Il vitigno Sagrantino è coltivato nella zona di Montefalco sin dal medioevo. Le prime testimonianze datano all’anno 1100, e vi sono due diverse teorie sulla sua origine. La prima sostiene una sua provenienza dall’Asia minore, da dove è giunto in Umbria al seguito di frati francescani. La seconda lo ritiene di origine greca, e ad  importarlo sarebbero stati dei monaci bizantini. In ogni caso, la storia del Sagrantino è legata all’importanza delle comunità religiose in Umbria e sembra che anche il nome “Sagrantino” si riferisca al suo uso sacro durante le funzioni religiose, oppure al termine “sagrestia” per indicare i locali per il clero annessi alle chiese cattoliche. Ma la sua storia e autoctonicità potrebbero essere anche più antichi se la varietà detta Itriola descritta da Plinio il Vecchio nel suo Naturalis Historiae fosse l’attuale Sagrantino, coltivato con quel nome e nella stessa zona. Sicuramente difficile scoprire la soluzione al rompicapo, ma i monaci bonificarono la zona per piantare dei vigneti, anche se non è dato sapere se il degrado fu causato dalla scarsa manutenzione dopo la caduta dell’Impero Romano o fosse preesistente ad esso.  l documento storico più importante però è la legislazione del XV secolo a tutela del Sagrantino emanata dal comune che rappresenta forse il primo disciplinare al mondo, con norme che riguardavano tutta la produzione dalla coltivazione fino alla vinificazione. Per secoli comunque il Sagrantino ha rappresentato una risorsa importante e un vino rinomato per la zona di Montefalco, ma solo negli ultimi trent’anni la sua vinificazione si è orientata verso un prodotto secco, mentre prima questo vino veniva prodotto sempre nella tipologia dolce.

Si presenta con un grappolo di dimensioni medio-piccole, cilindrico e alato, a spargolo non molto denso. I chicchi invece sono di medie dimensioni, sferici, con bucce molto spesse e pruinose, di colore nero. Viene coltivato su terreni medi, con buona presenza di argilla e silicio. Questo vitigno predilige le colline e le buone esposizioni solari. Ha un’ottima resistenza al freddo, all’oidio e al marciume, caratteristica che lo rende adatto anche all’appassimento, ma patisce in modo particolare la peronospora.

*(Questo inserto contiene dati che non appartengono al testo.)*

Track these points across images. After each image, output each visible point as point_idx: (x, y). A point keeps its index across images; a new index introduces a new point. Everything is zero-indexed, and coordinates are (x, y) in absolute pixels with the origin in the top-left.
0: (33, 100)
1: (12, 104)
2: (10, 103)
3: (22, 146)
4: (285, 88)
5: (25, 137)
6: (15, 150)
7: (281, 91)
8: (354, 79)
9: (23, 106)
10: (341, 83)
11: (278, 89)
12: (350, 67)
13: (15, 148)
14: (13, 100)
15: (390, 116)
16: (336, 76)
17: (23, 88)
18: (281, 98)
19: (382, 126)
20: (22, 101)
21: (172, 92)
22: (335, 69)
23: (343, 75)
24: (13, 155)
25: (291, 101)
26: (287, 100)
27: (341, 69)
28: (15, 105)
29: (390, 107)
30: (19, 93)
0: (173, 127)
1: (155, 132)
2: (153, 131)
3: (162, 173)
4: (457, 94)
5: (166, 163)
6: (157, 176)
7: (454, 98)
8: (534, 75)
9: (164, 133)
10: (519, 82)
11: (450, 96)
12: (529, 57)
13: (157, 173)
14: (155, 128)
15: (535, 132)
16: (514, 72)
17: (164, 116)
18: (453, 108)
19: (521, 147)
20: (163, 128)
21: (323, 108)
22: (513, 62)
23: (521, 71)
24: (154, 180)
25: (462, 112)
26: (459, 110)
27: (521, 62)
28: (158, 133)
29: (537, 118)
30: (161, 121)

Come detto il Sagrantino veniva prima vinificato dolce, e seppur con ottimi risultati, non riusciva ad esprimere quello che sta producendo negli ultimi 30 anni nella versione secca. In purezza offre dei vini sontuosi, ricchi, molto tannici, addirittura più di quel che offre il Nebbiolo, segnalandosi come un vino di livello internazionale.

I colori sono amaranto o rubino a riflessi viola, comunque con andamento al granato nell’invecchiamento. I profumi sono quelli del bosco e dei suoi frutti, con tocchi vegetali e speziati e a volte sfumature di fiori freschi. Al palato è vellutato, tannico ma morbido. Ottima persistenza, ideale per carni rosse arrostite e selvaggina. Nella versione passito naturalmente si fa dolce, ed è un ottimo fine pasto. Il Montefalco Sagrantino ha una sua DOCG dal 1992 dopo essere stato un Doc dal 1980.